▸ Work instruction A
Would you rewrite the rows below, from the line with "definizioni di colonna" through the line with "Supportato solo per", as a numbered list with any blank lines left out?

▸ Selected extract
┌──

Obviously, anchoring ain't over. Indeed, the aftermath of last week's much anticipated rules change could itself become an anchor on the game. Still, there is suddenly a strong sense that the USGA has got its mojo back.
The presentation on anchoring last week from Far Hills by USGA president Glen Nager and executive director Mike Davis, which both ratified and explained the ban that will be jointly adopted by the R&A, exuded the kind of confidence and clarity that has been missing from the USGA for too long.
Though no rule change has ever received so much public scrutiny, the moment had a nostalgic feel, a throwback to an imagined time when precise and knowing rules crafters like Richard Tufts and P.J. Boatwright sternly held a principled line and made the hard calls that simply declared, "This is golf."
Lately, with rapid advances in equipment and techniques threatening the traditional but subjective premium on skill and challenge in the professional game, that call has been harder to make. But Nager, now in the final year of his two-year term as president, and Davis, only in his third in the top-salaried job, are going back to the future, on a mission to do what's best for the game. Even if, as Davis has said, "we get black and blue in the process."
Probably sooner than they thought, they did. After proposing the rules change last November, a couple of surprise change-ups from PGA of America president Ted Bishop ("bad for participation") and PGA Tour commissioner Tim Finchem ("no proof of competitive advantage") led to months of fastballs under the ribs from players and equipment companies emboldened by the high-powered dissenters.
It seemed as if Nager and Davis, rendered mute by the 90-day comment period, had overplayed their hand. But when the enforced silence broke, it did so resoundingly. The bespectacled Nager's presentation -- distilled from the main points of a rigorously rendered 40-page brief -- was delivered with an authority honed by his 13 appellate arguments before the U.S. Supreme Court.
For all its detail, the defense of the ban was built on three simple pillars that the USGA believes are widely supported in the golf community: the unambiguous definition of a legal golf stroke as a free swing of the entire club, the elimination of the potential advantage that anchoring can provide by the diminished effects of nerves and pressure, and the removal of a source of ongoing divisiveness in the game.

└──

▸ Given records
┌──

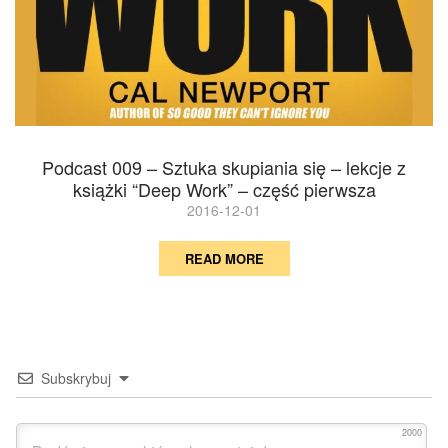
Podcast 009 – Sztuka skupiania się – lekcje z
książki “Deep Work” – część pierwsza
2016-12-01
READ MORE
Subskrybuj
2000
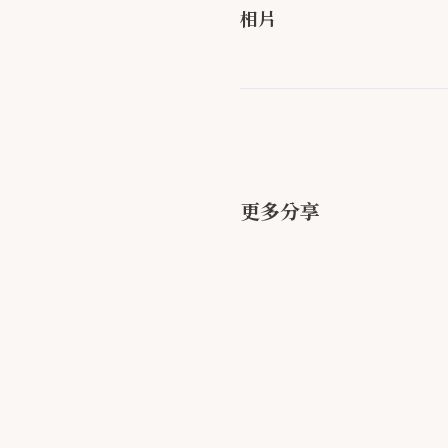
相片
更多分享
大推拍拍印！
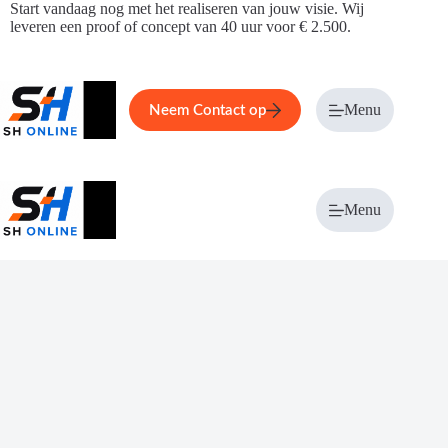
Ga
Start vandaag nog met het realiseren van jouw visie. Wij
naar
leveren een proof of concept van 40 uur voor € 2.500.
de
inhoud
Home
Service
Over ons
Menu
Magazi
Neem Contact op
Menu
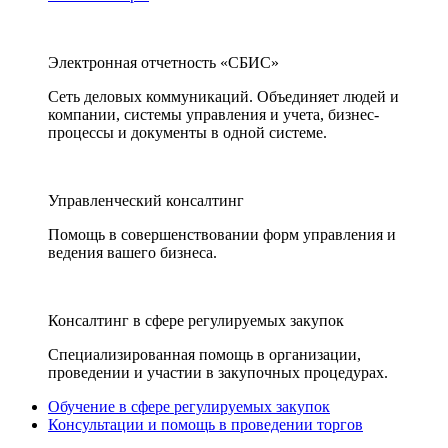
Электронная отчетность «СБИС»
Сеть деловых коммуникаций. Объединяет людей и
компании, системы управления и учета, бизнес-
процессы и документы в одной системе.
Управленческий консалтинг
Помощь в совершенствовании форм управления и
ведения вашего бизнеса.
Консалтинг в сфере регулируемых закупок
Специализированная помощь в организации,
проведении и участии в закупочных процедурах.
Обучение в сфере регулируемых закупок
Консультации и помощь в проведении торгов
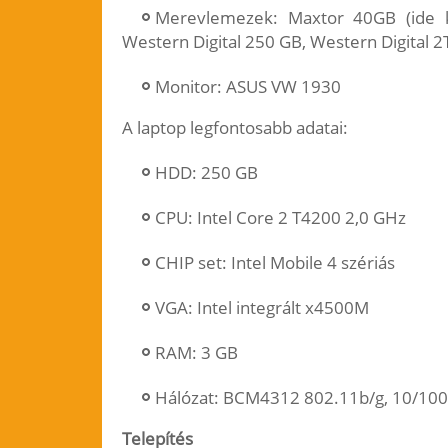
Merevlemezek: Maxtor 40GB (ide k
Western Digital 250 GB, Western Digital 2T
Monitor: ASUS VW 1930
A laptop legfontosabb adatai:
HDD: 250 GB
CPU: Intel Core 2 T4200 2,0 GHz
CHIP set: Intel Mobile 4 szériás
VGA: Intel integrált x4500M
RAM: 3 GB
Hálózat: BCM4312 802.11b/g, 10/100
Telepítés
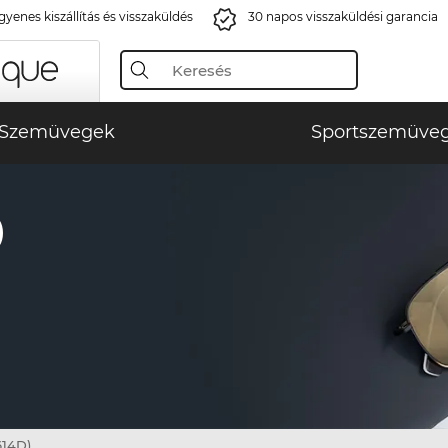
gyenes kiszállítás és visszaküldés
30 napos visszaküldési garancia
Szemüvegek
Sportszemüve
)
614D)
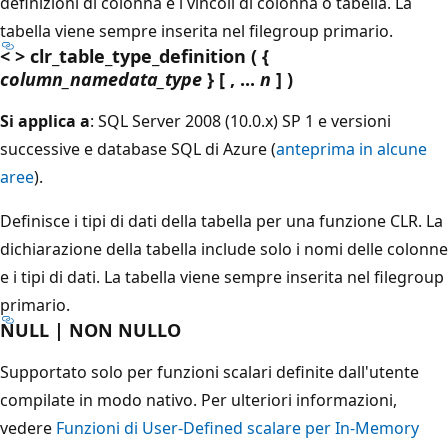
definizioni di colonna e i vincoli di colonna o tabella. La
tabella viene sempre inserita nel filegroup primario.
< > clr_table_type_definition ( {
column_namedata_type
} [ , ...
n
] )
Si applica a
: SQL Server 2008 (10.0.x) SP 1 e versioni
successive e database SQL di Azure (
anteprima in alcune
aree
).
Definisce i tipi di dati della tabella per una funzione CLR. La
dichiarazione della tabella include solo i nomi delle colonne
e i tipi di dati. La tabella viene sempre inserita nel filegroup
primario.
NULL | NON NULLO
Supportato solo per funzioni scalari definite dall'utente
compilate in modo nativo. Per ulteriori informazioni,
vedere
Funzioni di User-Defined scalare per In-Memory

└──

▸ Work instruction B
Can you copy the piece on the USGA's anchoring ban above in full, word for word?

▸ Task solution A
1. definizioni di colonna e i vincoli di colonna o tabella. La
2. tabella viene sempre inserita nel filegroup primario.
3. < > clr_table_type_definition ( {
4. column_namedata_type
5. } [ , ...
6. n
7. ] )
8. Si applica a
9. : SQL Server 2008 (10.0.x) SP 1 e versioni
10. successive e database SQL di Azure (
11. anteprima in alcune
12. aree
13. ).
14. Definisce i tipi di dati della tabella per una funzione CLR. La
15. dichiarazione della tabella include solo i nomi delle colonne
16. e i tipi di dati. La tabella viene sempre inserita nel filegroup
17. primario.
18. NULL | NON NULLO
19. Supportato solo per funzioni scalari definite dall'utente

▸ Task solution B
Obviously, anchoring ain't over. Indeed, the aftermath of last week's much anticipated rules change could itself become an anchor on the game. Still, there is suddenly a strong sense that the USGA has got its mojo back.
The presentation on anchoring last week from Far Hills by USGA president Glen Nager and executive director Mike Davis, which both ratified and explained the ban that will be jointly adopted by the R&A, exuded the kind of confidence and clarity that has been missing from the USGA for too long.
Though no rule change has ever received so much public scrutiny, the moment had a nostalgic feel, a throwback to an imagined time when precise and knowing rules crafters like Richard Tufts and P.J. Boatwright sternly held a principled line and made the hard calls that simply declared, "This is golf."
Lately, with rapid advances in equipment and techniques threatening the traditional but subjective premium on skill and challenge in the professional game, that call has been harder to make. But Nager, now in the final year of his two-year term as president, and Davis, only in his third in the top-salaried job, are going back to the future, on a mission to do what's best for the game. Even if, as Davis has said, "we get black and blue in the process."
Probably sooner than they thought, they did. After proposing the rules change last November, a couple of surprise change-ups from PGA of America president Ted Bishop ("bad for participation") and PGA Tour commissioner Tim Finchem ("no proof of competitive advantage") led to months of fastballs under the ribs from players and equipment companies emboldened by the high-powered dissenters.
It seemed as if Nager and Davis, rendered mute by the 90-day comment period, had overplayed their hand. But when the enforced silence broke, it did so resoundingly. The bespectacled Nager's presentation -- distilled from the main points of a rigorously rendered 40-page brief -- was delivered with an authority honed by his 13 appellate arguments before the U.S. Supreme Court.
For all its detail, the defense of the ban was built on three simple pillars that the USGA believes are widely supported in the golf community: the unambiguous definition of a legal golf stroke as a free swing of the entire club, the elimination of the potential advantage that anchoring can provide by the diminished effects of nerves and pressure, and the removal of a source of ongoing divisiveness in the game.